--- RECORDS TO USE Enclosed Below ---

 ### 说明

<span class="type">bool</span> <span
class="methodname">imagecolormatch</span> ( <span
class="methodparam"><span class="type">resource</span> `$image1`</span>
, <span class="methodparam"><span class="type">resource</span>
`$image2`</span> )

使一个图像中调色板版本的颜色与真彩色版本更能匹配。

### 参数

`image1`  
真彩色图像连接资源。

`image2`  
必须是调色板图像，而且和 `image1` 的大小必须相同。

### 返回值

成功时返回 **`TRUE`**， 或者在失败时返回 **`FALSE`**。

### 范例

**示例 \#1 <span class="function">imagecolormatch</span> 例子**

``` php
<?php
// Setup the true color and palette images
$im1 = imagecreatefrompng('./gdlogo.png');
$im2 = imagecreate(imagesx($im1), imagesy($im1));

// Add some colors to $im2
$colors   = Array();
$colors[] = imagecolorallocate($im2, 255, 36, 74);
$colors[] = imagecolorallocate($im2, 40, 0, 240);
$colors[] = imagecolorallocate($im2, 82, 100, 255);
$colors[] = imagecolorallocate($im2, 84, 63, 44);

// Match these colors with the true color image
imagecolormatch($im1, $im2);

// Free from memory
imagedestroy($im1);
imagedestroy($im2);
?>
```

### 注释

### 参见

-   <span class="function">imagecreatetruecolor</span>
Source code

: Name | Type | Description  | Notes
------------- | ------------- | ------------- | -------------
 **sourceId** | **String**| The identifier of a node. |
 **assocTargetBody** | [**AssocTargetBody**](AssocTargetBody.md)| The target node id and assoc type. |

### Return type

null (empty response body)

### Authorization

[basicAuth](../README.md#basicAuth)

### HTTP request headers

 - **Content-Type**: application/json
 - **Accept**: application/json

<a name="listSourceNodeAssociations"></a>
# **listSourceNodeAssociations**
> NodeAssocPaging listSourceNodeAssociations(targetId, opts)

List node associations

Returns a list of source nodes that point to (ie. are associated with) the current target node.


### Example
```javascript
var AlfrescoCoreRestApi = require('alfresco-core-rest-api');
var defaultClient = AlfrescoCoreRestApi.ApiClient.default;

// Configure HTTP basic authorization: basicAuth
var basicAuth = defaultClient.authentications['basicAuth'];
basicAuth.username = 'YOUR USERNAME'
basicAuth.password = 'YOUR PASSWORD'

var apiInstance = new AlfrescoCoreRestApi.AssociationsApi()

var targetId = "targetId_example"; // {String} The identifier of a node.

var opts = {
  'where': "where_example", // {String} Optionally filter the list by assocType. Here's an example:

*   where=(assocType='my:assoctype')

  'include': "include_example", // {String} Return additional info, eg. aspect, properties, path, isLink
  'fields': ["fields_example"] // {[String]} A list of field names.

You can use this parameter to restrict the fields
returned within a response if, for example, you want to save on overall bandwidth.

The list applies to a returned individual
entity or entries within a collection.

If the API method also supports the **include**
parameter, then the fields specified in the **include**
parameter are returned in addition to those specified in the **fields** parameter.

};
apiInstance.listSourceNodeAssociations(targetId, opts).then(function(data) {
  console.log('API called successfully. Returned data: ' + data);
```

--- End of Enclosed RECORDS TO USE ---

• WHAT YOU SHOULD DO:
Provide the number of lines in the records above that contain the word "assocType", with no additional words.

• ANSWER SECTION:
2